I believe the old model for risk and reward analysis is no longer as relevant as perhaps it once was.

-Having 35% in fixed income during this low interest rate environment is foolish and won’t even keep up with the rate of inflation!

-The rule that you have to have so much international exposure has’t held up over the past 2 decades.

-Solid American companies with good management, good products, and good dividends was what I was looking for as I developed the RetirementJS portfolio.

The goal is to keep this portfolio closed until needed unless there is some compelling reason to get out of an investment.

Let the dividends grow and let stock appreciate over the next decade.


61 Short Term benchmark was composed of 60% Citigroup 3 Month T-Bill, 40% Bloomberg Barclays U.S. Aggregate Bond.

61 Conservative benchmark was composed of 50% Bloomberg Barclays U.S. Aggregate Bond, 30% Citigroup 3 Month T-Bill, 15% S&P 500, 5% MSCI EAFE (TRN).

61 Moderately Conservative benchmark was composed of 50% Bloomberg Barclays U.S. Aggregate Bond, 25% S&P 500, 10% Citigroup 3 Month T-Bill, 10% MSCI EAFE (TRN), 5% Russell 2000.

61 Moderate benchmark was composed of 35% Bloomberg Barclays U.S. Aggregate Bond, 35% S&P 500, 15% MSCI EAFE (TRN), 10% Russell 2000, 5% Citigroup 3 Month T-Bill.

61 Aggressive benchmark was composed of 50% S&P 500, 25% MSCI EAFE (TRN), 20% Russell 2000, 5% Citigroup 3 Month T-Bill.
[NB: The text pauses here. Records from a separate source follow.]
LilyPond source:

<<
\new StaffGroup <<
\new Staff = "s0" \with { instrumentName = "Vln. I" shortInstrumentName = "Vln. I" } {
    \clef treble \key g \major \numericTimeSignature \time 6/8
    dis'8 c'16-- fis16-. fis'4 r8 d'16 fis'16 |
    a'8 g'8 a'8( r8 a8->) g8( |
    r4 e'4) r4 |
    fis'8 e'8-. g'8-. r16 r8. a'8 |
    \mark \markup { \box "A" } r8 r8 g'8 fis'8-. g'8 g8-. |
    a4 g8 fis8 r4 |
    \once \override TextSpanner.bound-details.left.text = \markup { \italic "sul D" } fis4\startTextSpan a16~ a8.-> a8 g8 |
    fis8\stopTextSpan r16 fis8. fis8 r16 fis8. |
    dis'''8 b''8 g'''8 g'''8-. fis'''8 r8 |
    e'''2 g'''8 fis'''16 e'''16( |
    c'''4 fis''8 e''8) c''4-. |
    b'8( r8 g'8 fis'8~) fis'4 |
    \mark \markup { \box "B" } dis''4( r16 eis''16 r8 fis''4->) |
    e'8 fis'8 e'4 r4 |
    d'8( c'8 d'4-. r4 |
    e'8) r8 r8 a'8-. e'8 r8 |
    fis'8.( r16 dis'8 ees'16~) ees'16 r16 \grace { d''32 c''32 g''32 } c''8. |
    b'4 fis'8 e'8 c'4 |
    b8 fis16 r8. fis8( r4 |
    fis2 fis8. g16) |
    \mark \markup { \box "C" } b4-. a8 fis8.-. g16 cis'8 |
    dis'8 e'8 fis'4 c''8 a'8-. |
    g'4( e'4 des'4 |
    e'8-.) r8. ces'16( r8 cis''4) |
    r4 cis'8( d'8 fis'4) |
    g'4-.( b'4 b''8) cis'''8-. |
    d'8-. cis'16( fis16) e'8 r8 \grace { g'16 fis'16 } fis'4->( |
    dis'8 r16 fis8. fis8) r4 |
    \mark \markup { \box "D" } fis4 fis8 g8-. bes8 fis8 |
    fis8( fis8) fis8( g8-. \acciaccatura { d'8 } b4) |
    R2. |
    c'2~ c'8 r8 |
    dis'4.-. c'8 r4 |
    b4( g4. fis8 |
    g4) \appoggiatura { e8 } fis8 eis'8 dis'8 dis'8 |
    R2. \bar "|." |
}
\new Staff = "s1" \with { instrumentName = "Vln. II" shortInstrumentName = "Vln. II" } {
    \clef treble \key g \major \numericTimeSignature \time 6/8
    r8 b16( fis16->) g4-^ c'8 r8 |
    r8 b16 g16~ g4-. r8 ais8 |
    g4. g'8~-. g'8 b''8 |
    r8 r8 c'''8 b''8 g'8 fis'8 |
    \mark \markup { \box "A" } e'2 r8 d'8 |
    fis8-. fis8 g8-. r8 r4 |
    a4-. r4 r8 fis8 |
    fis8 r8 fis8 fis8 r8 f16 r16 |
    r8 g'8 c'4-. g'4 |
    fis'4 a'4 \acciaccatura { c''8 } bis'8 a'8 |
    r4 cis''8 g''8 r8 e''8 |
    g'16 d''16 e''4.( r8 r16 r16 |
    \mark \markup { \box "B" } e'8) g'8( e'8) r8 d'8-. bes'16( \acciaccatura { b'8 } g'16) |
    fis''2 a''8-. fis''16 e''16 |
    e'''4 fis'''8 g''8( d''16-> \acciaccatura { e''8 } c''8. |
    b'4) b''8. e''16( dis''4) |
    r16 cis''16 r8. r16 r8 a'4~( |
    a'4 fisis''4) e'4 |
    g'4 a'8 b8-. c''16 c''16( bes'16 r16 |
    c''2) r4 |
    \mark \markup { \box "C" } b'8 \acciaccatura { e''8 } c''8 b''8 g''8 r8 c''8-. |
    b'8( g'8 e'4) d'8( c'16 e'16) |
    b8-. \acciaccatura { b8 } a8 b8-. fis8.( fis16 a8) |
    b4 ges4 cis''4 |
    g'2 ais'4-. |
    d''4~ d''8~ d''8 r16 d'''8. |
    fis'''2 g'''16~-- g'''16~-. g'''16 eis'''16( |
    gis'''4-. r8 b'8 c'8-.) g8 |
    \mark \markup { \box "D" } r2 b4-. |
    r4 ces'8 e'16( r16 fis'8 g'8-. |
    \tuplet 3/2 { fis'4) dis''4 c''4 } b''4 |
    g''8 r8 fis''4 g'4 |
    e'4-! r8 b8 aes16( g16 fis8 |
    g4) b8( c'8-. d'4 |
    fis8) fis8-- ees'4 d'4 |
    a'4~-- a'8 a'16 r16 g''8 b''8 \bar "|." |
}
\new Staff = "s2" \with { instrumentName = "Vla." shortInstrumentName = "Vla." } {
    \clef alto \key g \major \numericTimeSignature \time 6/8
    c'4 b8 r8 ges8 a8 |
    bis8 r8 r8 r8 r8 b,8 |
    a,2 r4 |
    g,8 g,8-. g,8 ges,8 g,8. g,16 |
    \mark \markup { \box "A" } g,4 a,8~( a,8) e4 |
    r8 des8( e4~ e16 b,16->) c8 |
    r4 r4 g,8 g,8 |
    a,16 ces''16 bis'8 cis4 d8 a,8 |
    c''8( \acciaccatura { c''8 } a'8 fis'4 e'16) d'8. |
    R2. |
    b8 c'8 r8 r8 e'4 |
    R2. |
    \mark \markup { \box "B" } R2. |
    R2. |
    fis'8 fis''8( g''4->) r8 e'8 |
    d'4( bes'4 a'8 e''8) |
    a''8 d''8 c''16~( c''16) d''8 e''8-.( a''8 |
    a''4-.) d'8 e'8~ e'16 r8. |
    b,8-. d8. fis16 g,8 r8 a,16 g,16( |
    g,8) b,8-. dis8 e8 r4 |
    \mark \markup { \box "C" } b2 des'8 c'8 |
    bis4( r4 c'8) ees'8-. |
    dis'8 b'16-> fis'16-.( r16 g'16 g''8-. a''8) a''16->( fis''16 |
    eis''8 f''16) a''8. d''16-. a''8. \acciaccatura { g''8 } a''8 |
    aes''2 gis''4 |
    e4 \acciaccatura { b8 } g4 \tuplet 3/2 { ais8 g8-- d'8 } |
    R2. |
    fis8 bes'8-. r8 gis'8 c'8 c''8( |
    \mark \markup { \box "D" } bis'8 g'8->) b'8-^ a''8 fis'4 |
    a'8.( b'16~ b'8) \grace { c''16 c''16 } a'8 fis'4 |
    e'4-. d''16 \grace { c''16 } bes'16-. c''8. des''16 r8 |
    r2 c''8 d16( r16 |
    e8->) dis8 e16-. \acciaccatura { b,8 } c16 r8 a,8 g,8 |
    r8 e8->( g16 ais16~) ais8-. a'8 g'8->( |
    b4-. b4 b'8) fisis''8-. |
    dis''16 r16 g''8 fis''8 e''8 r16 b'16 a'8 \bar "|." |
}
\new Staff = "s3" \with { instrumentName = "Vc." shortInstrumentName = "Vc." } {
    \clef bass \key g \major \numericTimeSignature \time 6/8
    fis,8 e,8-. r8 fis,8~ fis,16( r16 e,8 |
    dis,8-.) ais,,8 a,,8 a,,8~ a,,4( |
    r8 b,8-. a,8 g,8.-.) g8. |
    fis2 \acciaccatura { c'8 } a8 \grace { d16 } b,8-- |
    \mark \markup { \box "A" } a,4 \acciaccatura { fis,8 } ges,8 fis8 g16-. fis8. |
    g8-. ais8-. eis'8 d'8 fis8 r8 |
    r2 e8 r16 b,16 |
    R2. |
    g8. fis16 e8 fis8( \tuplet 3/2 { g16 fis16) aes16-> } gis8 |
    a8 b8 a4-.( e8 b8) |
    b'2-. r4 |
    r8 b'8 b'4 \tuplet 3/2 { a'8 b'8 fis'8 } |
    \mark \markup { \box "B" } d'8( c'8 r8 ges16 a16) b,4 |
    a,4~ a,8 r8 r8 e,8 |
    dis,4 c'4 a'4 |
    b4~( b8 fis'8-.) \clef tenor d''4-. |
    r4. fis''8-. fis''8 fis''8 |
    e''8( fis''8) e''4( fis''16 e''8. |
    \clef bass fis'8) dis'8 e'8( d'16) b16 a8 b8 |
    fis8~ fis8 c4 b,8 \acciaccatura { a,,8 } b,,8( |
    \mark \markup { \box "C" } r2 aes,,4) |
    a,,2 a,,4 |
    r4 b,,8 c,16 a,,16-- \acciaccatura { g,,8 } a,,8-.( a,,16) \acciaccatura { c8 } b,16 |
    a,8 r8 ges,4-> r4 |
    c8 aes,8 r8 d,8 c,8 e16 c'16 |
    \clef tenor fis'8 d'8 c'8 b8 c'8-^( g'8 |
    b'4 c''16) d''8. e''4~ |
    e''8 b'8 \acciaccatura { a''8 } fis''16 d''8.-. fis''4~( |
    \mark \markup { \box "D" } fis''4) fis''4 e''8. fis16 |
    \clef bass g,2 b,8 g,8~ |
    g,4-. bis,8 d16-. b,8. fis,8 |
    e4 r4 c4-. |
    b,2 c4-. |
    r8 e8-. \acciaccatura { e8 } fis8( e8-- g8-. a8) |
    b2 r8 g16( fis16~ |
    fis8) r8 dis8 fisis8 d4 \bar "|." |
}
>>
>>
61 Moderately Aggressive benchmark was composed of 45% S&P 500, 20% MSCI EAFE (TRN), 15% Bloomberg Barclays U.S. Aggregate Bond, 15% Russell 2000, 5% Citigroup 3 Month T-Bill.

Note: (1010-6129) Standard Deviation (%): A measure of the dispersion of a set of data from its mean. The more spread apart the data, the higher the deviation. Standard deviation is calculated as the square root of variance. Beta: This is a measure of the volatility, or systematic risk, of a security or a portfolio in comparison to the stated benchmark.